Problem requirements: In the entries that follow, find every line containing "scroll" and copy it.

Input material:
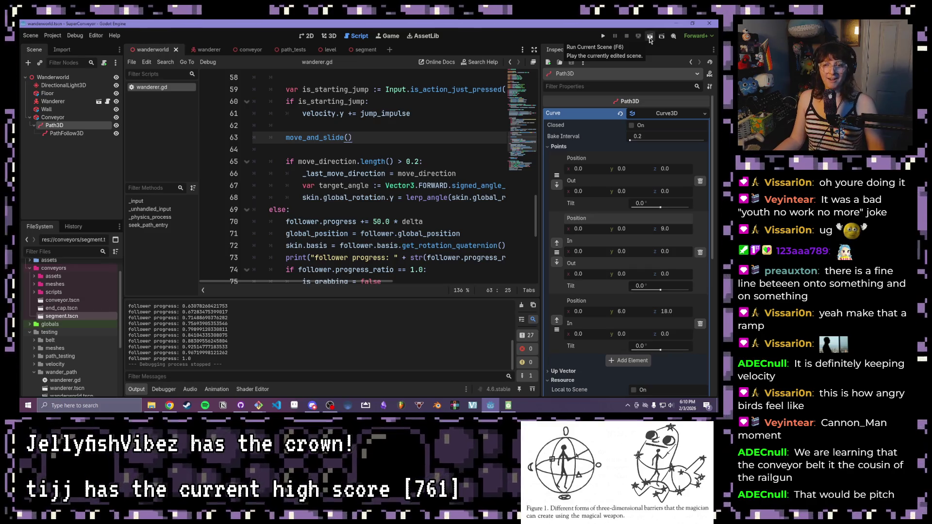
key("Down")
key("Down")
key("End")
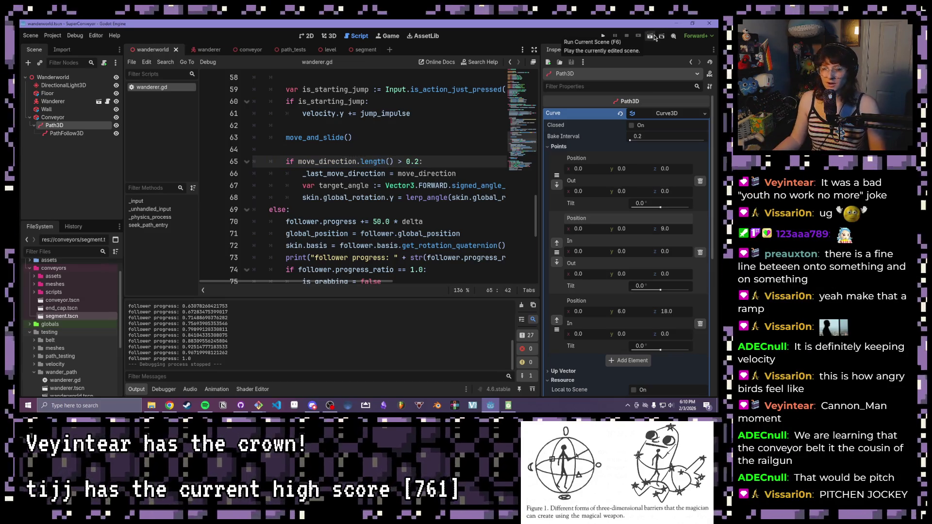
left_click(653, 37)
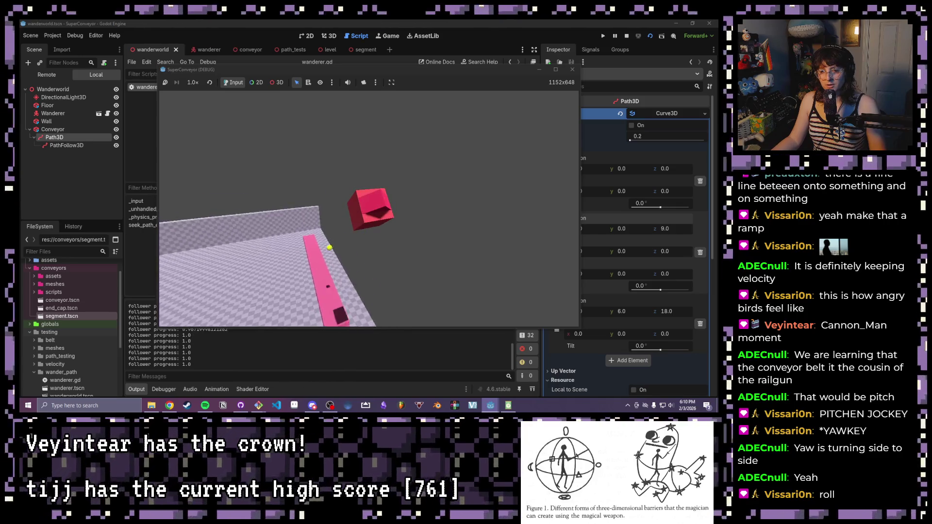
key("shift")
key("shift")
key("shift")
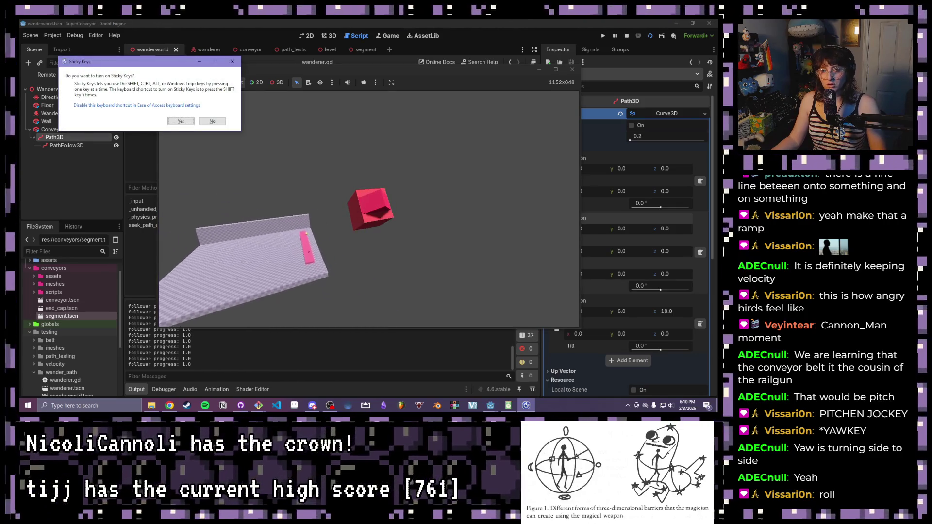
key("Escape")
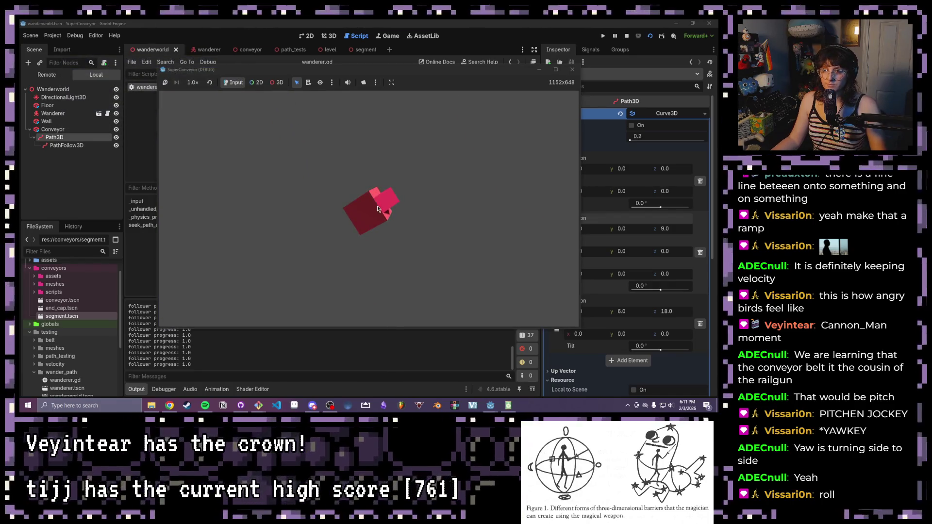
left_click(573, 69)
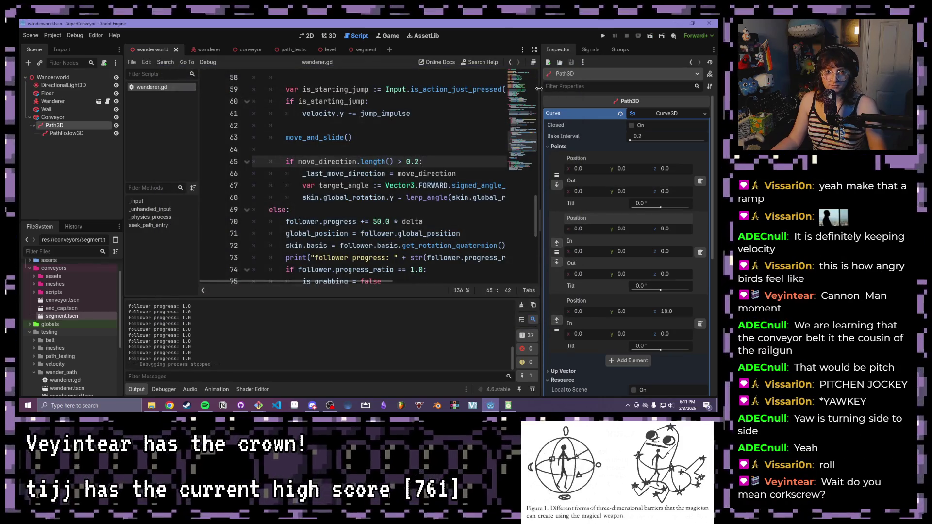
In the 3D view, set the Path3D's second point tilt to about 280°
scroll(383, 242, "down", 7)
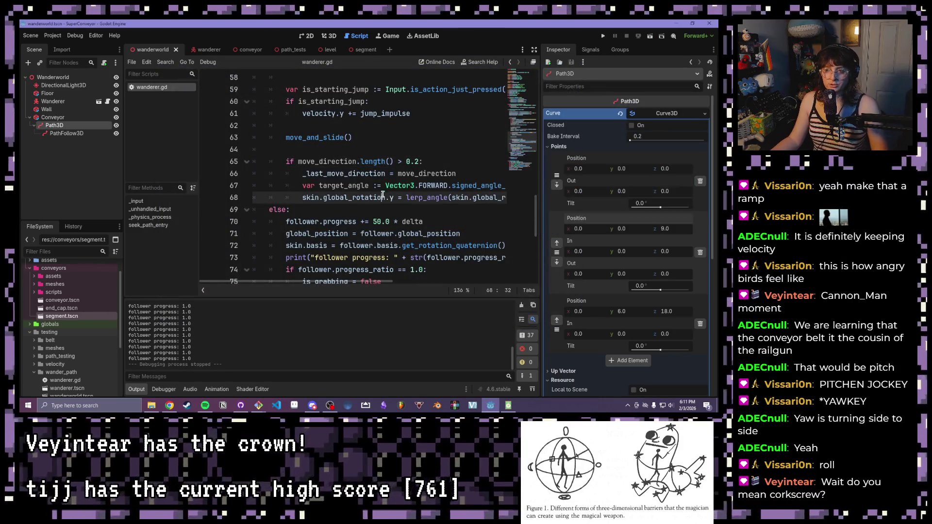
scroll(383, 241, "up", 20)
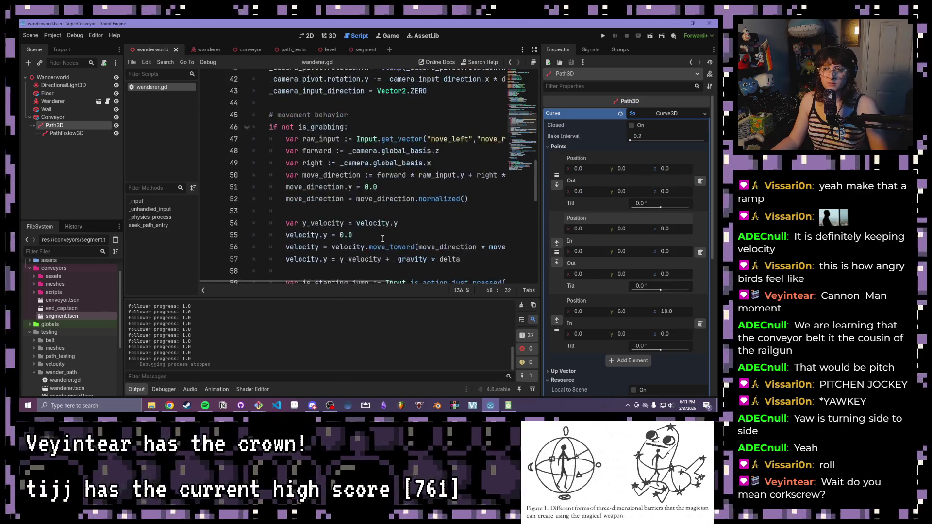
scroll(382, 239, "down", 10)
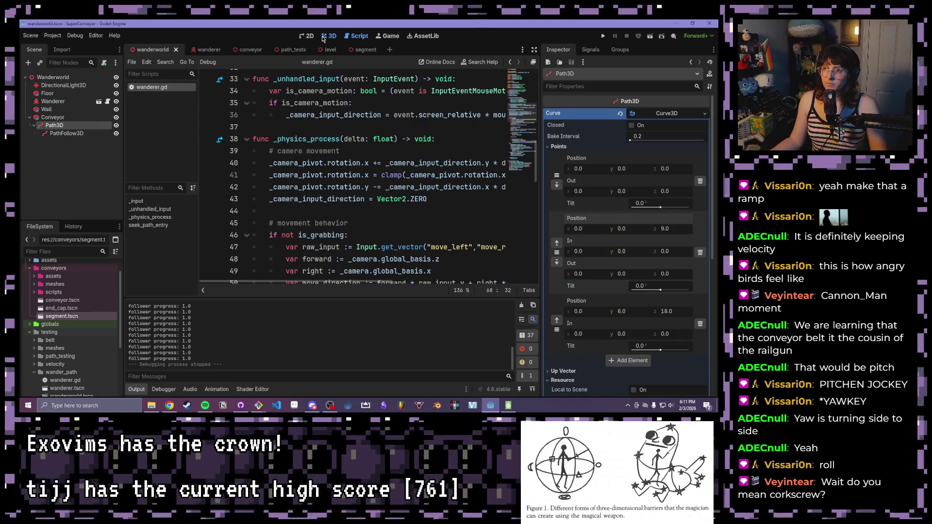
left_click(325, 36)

--

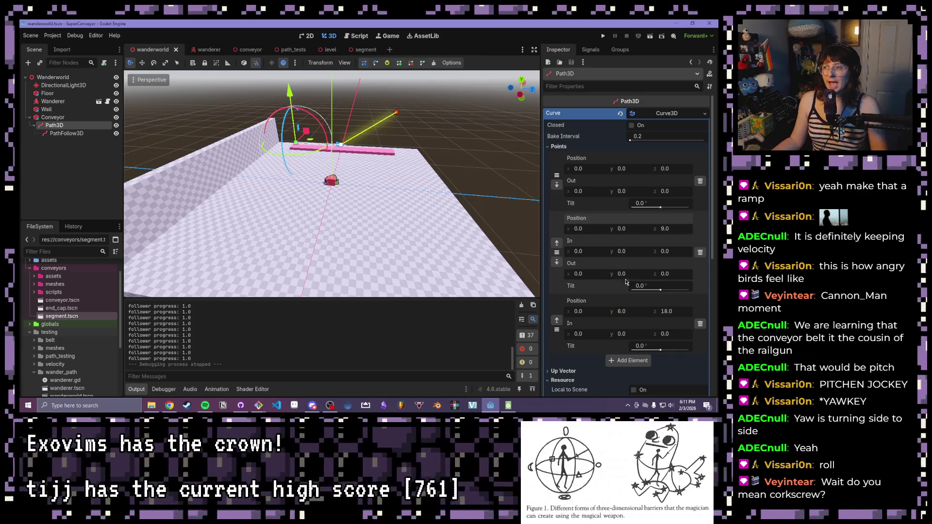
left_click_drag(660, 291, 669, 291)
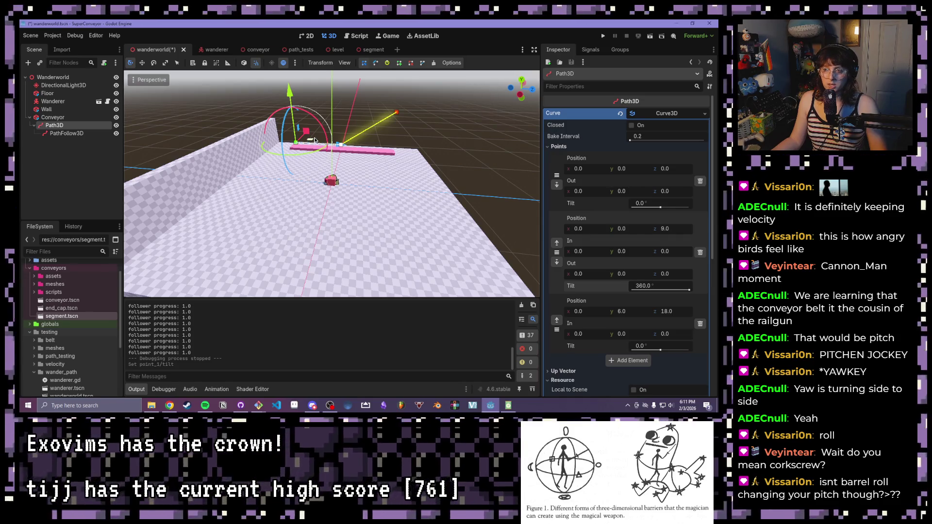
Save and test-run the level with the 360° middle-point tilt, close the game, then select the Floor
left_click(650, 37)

Expected answer:
scroll(383, 242, "down", 7)
scroll(383, 241, "up", 20)
scroll(382, 239, "down", 10)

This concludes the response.